| Work instructions |
Write out every line of the data below verbatim, with each character, space and line break unchanged.

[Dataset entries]
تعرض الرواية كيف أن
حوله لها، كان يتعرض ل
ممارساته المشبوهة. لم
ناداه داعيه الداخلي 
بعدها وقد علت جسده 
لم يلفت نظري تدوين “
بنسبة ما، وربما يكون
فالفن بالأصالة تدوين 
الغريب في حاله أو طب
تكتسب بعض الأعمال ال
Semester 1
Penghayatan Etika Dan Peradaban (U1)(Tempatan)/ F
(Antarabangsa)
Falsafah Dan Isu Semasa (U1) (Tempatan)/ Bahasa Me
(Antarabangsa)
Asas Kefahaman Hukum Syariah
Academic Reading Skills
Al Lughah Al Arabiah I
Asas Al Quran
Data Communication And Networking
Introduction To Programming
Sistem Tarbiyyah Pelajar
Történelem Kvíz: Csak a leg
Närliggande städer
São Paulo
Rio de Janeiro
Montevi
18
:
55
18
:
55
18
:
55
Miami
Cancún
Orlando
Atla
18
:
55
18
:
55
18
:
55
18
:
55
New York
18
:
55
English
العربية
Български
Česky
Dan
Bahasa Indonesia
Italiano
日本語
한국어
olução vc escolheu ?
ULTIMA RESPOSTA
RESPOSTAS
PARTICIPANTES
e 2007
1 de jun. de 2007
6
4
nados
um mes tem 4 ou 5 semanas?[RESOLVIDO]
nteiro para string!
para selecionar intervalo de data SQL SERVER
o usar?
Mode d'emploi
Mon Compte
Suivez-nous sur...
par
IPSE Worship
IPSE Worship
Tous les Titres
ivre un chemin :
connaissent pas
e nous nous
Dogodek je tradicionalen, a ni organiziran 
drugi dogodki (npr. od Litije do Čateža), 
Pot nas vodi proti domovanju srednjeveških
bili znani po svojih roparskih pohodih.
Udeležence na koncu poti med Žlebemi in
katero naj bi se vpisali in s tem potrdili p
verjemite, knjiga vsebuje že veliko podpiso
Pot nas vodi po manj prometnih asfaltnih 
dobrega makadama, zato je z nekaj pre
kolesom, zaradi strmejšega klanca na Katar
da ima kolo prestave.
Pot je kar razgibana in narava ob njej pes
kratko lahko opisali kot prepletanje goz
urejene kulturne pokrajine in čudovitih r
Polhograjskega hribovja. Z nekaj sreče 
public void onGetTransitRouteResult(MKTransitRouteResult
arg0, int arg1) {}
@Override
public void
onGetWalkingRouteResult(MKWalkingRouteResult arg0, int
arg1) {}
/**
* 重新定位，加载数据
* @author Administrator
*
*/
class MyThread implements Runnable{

| Reply |
تعرض الرواية كيف أن
حوله لها، كان يتعرض ل
ممارساته المشبوهة. لم
ناداه داعيه الداخلي 
بعدها وقد علت جسده 
لم يلفت نظري تدوين “
بنسبة ما، وربما يكون
فالفن بالأصالة تدوين 
الغريب في حاله أو طب
تكتسب بعض الأعمال ال
Semester 1
Penghayatan Etika Dan Peradaban (U1)(Tempatan)/ F
(Antarabangsa)
Falsafah Dan Isu Semasa (U1) (Tempatan)/ Bahasa Me
(Antarabangsa)
Asas Kefahaman Hukum Syariah
Academic Reading Skills
Al Lughah Al Arabiah I
Asas Al Quran
Data Communication And Networking
Introduction To Programming
Sistem Tarbiyyah Pelajar
Történelem Kvíz: Csak a leg
Närliggande städer
São Paulo
Rio de Janeiro
Montevi
18
:
55
18
:
55
18
:
55
Miami
Cancún
Orlando
Atla
18
:
55
18
:
55
18
:
55
18
:
55
New York
18
:
55
English
العربية
Български
Česky
Dan
Bahasa Indonesia
Italiano
日本語
한국어
olução vc escolheu ?
ULTIMA RESPOSTA
RESPOSTAS
PARTICIPANTES
e 2007
1 de jun. de 2007
6
4
nados
um mes tem 4 ou 5 semanas?[RESOLVIDO]
nteiro para string!
para selecionar intervalo de data SQL SERVER
o usar?
Mode d'emploi
Mon Compte
Suivez-nous sur...
par
IPSE Worship
IPSE Worship
Tous les Titres
ivre un chemin :
connaissent pas
e nous nous
Dogodek je tradicionalen, a ni organiziran 
drugi dogodki (npr. od Litije do Čateža), 
Pot nas vodi proti domovanju srednjeveških
bili znani po svojih roparskih pohodih.
Udeležence na koncu poti med Žlebemi in
katero naj bi se vpisali in s tem potrdili p
verjemite, knjiga vsebuje že veliko podpiso
Pot nas vodi po manj prometnih asfaltnih 
dobrega makadama, zato je z nekaj pre
kolesom, zaradi strmejšega klanca na Katar
da ima kolo prestave.
Pot je kar razgibana in narava ob njej pes
kratko lahko opisali kot prepletanje goz
urejene kulturne pokrajine in čudovitih r
Polhograjskega hribovja. Z nekaj sreče 
public void onGetTransitRouteResult(MKTransitRouteResult
arg0, int arg1) {}
@Override
public void
onGetWalkingRouteResult(MKWalkingRouteResult arg0, int
arg1) {}
/**
* 重新定位，加载数据
* @author Administrator
*
*/
class MyThread implements Runnable{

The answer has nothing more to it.